Religião e cultura
1. Os Conceitos e seus limites
a) Cultura
Geralmente se conceitua cultura a partir da natureza. Cultura é o que se cultiva. Essa concepção foi herdada do pensamento alemão. Já Freud reflete a partir do conceito de separação: o ser humano se elevou quando se separou da condição animal. Quando ocorreu a distinção, começou a cultivar, a criar, a cultuar, a fazer cultura.
No sentido de separação e domínio da natureza, a cultura tende a se revelar como produção humana que forja um novo modo de viver e entender a vida. Há, entretanto, um limite emergente. A natureza não pode ser totalmente dominada e muito menos vencida. Terremotos, secas, maremotos e furacões ameaçam a estabilidade geral. Doenças e mortes revelam a impotência de toda cultura diante do fim de todo ser humano. As tragédias e a morte, portanto, entram na ordem do não-sentido, da falta de algo que dê significado e direção para todas as culturas.
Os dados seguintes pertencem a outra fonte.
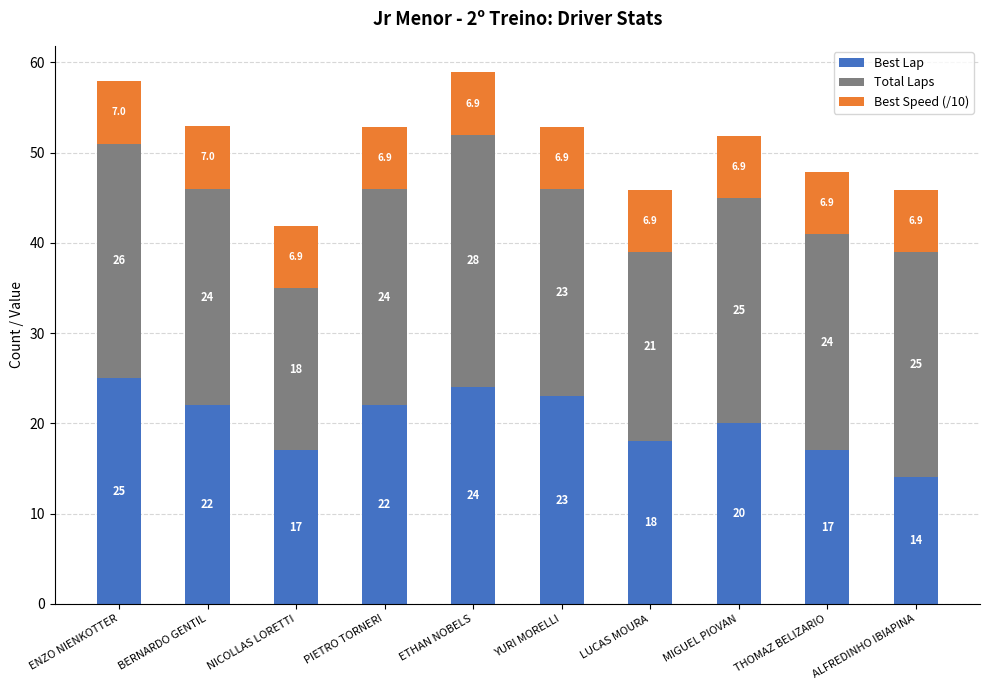

Is it true that Best Lap equals 17.0 at THOMAZ BELIZARIO?

True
É partindo desse conceito de “falta” que se constata como a natureza se ergue majestosa contra a experiência humana que deseja ser perene e estável. Os fatos naturais deixam os seres humanos desamparados. Em decorrência, nasce a necessidade de cultivar uma relação com o transcendente, com o que está além da realidade visível e que não pode ser controlável. Nesse sentido, toda cultura tem, na essência, um sentido religioso.
Diante dessa constatação é possível conceituar, limitadamente, o vocábulo cultura. Trata-se de um complexo orgânico com posturas e comportamentos existenciais práticos (ethos) e uma visão teórica de mundo. E, se toda cultura tende a reunir pessoas que partilham suas experiências cotidianas, pode-se dizer que a cultura é religiosa porque possibilita a aproximação de pessoas que alimentam crenças comuns. Ela também estabelece uma relação intrínseca com a religião quando propõe a releitura de fatos, gestos e expressões da vida humana de acordo com parâmetros que dependem de crenças e valores.